Required task
Starting at the beginning of the entries and ending at the line containing "state / province: Wyoming", write the lines again with "collection date" changed to "date collected" and everything else left as it is.

[Items from a data source]
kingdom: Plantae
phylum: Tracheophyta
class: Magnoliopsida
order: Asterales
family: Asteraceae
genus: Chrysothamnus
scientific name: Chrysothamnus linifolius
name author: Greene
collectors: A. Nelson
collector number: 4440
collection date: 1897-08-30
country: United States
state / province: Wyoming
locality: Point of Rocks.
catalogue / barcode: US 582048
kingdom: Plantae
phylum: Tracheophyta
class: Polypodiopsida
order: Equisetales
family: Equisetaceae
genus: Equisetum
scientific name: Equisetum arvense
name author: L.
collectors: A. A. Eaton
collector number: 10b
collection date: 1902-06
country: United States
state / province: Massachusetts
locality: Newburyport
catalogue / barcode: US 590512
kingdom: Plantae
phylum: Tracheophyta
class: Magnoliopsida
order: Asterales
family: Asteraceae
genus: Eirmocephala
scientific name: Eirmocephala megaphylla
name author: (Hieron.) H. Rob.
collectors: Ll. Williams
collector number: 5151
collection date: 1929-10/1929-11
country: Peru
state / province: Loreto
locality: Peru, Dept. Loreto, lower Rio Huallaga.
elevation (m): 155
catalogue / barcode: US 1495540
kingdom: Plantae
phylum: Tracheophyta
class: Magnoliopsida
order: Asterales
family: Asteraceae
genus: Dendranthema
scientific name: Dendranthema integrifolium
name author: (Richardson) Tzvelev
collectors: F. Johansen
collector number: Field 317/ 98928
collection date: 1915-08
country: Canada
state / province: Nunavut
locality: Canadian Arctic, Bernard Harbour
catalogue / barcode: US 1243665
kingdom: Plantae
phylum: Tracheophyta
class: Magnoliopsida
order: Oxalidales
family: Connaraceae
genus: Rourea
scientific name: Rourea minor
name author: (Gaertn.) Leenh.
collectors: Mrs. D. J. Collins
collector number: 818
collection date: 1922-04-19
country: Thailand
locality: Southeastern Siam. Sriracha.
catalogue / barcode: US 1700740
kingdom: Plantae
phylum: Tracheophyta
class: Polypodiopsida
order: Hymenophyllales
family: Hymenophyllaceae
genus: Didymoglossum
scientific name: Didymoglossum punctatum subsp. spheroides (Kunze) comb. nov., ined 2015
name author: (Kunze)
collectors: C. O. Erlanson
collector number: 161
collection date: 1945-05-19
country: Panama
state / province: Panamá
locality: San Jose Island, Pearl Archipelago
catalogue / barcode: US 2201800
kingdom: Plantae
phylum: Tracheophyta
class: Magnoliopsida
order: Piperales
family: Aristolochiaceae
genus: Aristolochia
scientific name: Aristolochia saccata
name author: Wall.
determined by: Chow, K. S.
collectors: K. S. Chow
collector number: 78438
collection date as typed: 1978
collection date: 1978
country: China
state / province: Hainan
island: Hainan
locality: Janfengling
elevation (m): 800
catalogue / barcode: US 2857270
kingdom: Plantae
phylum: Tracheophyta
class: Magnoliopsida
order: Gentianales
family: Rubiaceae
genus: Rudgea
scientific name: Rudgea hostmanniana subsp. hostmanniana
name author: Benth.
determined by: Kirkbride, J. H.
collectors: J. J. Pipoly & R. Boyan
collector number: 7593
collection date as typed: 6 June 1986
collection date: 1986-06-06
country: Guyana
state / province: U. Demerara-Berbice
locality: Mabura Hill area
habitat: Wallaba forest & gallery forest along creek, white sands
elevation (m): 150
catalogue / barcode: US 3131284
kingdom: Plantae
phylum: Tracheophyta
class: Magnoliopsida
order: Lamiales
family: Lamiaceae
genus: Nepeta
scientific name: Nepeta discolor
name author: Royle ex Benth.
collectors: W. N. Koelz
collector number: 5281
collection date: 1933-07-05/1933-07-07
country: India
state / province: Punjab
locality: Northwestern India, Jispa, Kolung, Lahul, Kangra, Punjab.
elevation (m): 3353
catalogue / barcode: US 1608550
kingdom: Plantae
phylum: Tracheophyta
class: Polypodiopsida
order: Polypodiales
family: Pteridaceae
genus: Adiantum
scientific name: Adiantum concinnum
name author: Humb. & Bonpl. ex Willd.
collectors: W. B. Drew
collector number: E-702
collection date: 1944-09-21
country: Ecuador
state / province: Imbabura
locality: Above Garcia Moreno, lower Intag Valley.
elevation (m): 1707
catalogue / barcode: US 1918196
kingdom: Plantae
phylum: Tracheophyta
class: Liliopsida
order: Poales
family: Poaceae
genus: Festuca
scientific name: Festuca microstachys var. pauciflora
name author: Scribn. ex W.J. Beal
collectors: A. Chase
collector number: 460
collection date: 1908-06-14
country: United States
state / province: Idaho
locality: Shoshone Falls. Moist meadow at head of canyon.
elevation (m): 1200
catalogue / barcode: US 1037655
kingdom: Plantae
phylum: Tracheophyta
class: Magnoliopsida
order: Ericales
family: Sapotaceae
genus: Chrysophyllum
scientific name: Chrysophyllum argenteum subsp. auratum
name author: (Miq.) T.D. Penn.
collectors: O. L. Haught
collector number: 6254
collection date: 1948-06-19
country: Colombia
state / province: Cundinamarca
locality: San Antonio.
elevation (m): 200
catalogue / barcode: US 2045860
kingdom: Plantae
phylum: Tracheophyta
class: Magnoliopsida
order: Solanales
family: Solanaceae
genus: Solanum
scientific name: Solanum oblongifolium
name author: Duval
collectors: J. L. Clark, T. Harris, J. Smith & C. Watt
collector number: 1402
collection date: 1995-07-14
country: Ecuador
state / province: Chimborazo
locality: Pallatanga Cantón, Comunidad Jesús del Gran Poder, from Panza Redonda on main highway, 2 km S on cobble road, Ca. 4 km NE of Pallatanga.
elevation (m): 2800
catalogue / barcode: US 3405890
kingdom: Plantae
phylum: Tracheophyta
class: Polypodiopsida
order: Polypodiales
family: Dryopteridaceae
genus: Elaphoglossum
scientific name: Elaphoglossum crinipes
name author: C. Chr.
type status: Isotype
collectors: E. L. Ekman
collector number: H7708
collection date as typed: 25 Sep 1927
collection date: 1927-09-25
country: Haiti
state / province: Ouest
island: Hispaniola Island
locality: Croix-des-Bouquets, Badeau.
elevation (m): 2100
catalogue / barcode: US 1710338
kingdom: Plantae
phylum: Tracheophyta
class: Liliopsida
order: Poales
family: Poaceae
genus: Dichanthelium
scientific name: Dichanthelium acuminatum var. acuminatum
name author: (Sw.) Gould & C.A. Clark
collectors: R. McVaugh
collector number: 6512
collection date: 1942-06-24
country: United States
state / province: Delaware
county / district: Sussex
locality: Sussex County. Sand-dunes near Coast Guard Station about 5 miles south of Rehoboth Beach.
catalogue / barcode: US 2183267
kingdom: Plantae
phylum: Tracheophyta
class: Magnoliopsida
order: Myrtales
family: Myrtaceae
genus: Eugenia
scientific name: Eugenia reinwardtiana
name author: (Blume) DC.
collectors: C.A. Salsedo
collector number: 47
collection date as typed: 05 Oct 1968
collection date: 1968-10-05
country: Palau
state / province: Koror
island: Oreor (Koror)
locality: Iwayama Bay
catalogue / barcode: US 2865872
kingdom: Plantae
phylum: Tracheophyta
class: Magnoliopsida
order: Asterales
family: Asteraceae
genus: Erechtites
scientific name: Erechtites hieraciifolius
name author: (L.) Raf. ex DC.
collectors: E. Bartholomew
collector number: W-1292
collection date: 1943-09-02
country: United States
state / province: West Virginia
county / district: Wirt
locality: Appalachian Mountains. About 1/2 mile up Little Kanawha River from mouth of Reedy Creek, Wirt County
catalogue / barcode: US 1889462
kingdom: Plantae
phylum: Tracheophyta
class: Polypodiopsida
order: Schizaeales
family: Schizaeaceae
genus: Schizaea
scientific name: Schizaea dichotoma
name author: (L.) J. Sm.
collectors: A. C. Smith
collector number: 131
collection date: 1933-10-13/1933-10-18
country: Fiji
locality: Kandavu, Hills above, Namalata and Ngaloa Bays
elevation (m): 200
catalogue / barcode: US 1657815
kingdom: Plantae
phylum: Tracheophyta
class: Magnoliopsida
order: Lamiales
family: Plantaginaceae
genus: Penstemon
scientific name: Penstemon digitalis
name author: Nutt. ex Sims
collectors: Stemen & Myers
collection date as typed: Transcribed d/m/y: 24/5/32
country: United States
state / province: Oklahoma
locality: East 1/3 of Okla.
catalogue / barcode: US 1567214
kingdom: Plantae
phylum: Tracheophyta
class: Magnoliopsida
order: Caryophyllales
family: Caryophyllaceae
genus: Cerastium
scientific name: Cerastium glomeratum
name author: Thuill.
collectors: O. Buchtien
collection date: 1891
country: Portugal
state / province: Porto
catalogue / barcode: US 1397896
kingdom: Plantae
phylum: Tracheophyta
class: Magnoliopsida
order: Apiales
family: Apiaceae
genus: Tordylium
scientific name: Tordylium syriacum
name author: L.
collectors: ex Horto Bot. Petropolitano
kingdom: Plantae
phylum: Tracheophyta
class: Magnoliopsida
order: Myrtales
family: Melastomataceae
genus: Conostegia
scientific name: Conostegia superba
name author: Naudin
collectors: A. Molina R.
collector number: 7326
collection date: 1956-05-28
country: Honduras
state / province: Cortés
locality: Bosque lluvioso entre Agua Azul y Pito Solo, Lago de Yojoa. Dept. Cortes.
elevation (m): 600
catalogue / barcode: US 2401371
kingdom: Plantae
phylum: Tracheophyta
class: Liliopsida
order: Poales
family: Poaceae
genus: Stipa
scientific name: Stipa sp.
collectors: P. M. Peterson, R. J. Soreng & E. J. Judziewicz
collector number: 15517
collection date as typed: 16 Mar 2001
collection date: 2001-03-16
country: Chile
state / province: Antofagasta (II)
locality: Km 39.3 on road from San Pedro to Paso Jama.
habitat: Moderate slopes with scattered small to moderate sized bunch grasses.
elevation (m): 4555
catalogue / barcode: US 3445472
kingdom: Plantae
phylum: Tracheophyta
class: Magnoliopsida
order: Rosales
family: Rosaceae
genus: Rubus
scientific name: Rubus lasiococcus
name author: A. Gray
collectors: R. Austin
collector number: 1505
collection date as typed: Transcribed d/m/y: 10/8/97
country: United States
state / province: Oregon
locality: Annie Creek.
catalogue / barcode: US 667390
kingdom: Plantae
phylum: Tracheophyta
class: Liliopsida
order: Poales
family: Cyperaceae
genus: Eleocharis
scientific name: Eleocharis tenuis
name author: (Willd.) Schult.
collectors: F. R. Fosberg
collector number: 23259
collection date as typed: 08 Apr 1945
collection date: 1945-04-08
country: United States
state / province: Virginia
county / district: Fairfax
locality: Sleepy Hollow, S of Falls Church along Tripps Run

Task result
kingdom: Plantae
phylum: Tracheophyta
class: Magnoliopsida
order: Asterales
family: Asteraceae
genus: Chrysothamnus
scientific name: Chrysothamnus linifolius
name author: Greene
collectors: A. Nelson
collector number: 4440
date collected: 1897-08-30
country: United States
state / province: Wyoming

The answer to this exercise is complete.